Monitor your water intake by starting a hydration journal. Remember to write down how much water you drink daily and record any symptoms you may experience.

Gradually increase the amount of water you drink per day and see if your pain and inflammation improve. 

As the temperature rises during summer, you may need to adjust your water intake, but having a baseline can make it easier to know how to adjust them as the seasons change.

It’s a good idea to bring your journal to your next doctor’s appointment so you can work together to create an action plan to address your hydration needs and ongoing symptoms.


Set Goals and Make Hydration a Habit

Set daily hydration goals for yourself. Some people find it easier to set hourly goals rather than daily ones, which works well because it can help you maintain hydration throughout the day.

Try drinking water with meals and substitute sugary drinks for water. You can supplement your water intake with the foods you eat. For example, watermelon, cucumber, strawberries, celery, and tomatoes have high water content and can also provide electrolytes that help balance fluids in the body.

Before adding any foods to your diet, speak to your doctor to ensure these are recommended for your condition.

The Relationship Between Hydration & Inflammation

Set Reminders

Use your phone, fitness tracker, or smartwatch to remind yourself to hydrate regularly.
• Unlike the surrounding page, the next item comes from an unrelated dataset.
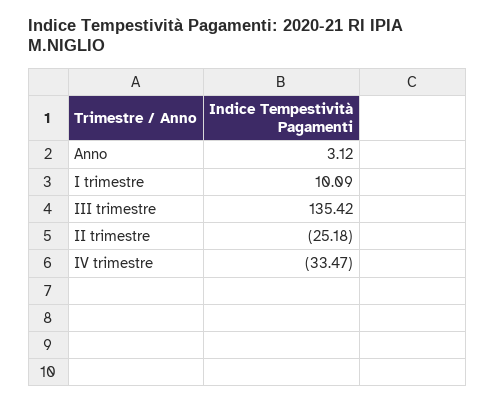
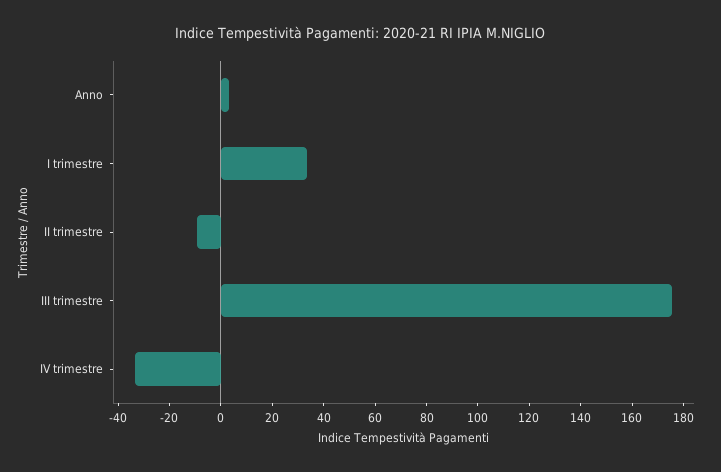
I trimestre: 10.09 -> 35
III trimestre: 135.42 -> 175
II trimestre: -25.18 -> -10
Additionally, you can place reminders such as Post-it notes around your home or office reminding you to drink some water.


Carry a Water Bottle

Carrying a refillable water bottle wherever you go is a convenient way to help you hydrate when you are on the go.


Flavor Your Water

Some find drinking plain water to be boring. If this is your case, try infusing your water with fresh fruits such as lemon, strawberries, cucumbers, or herbs like mint. 

The risk of dehydration during summer is high, making it a real concern for everyone, especially chronic disease patients.

Remember to discuss your unique water intake needs with your doctor and motivate yourself to reach your daily hydration goals.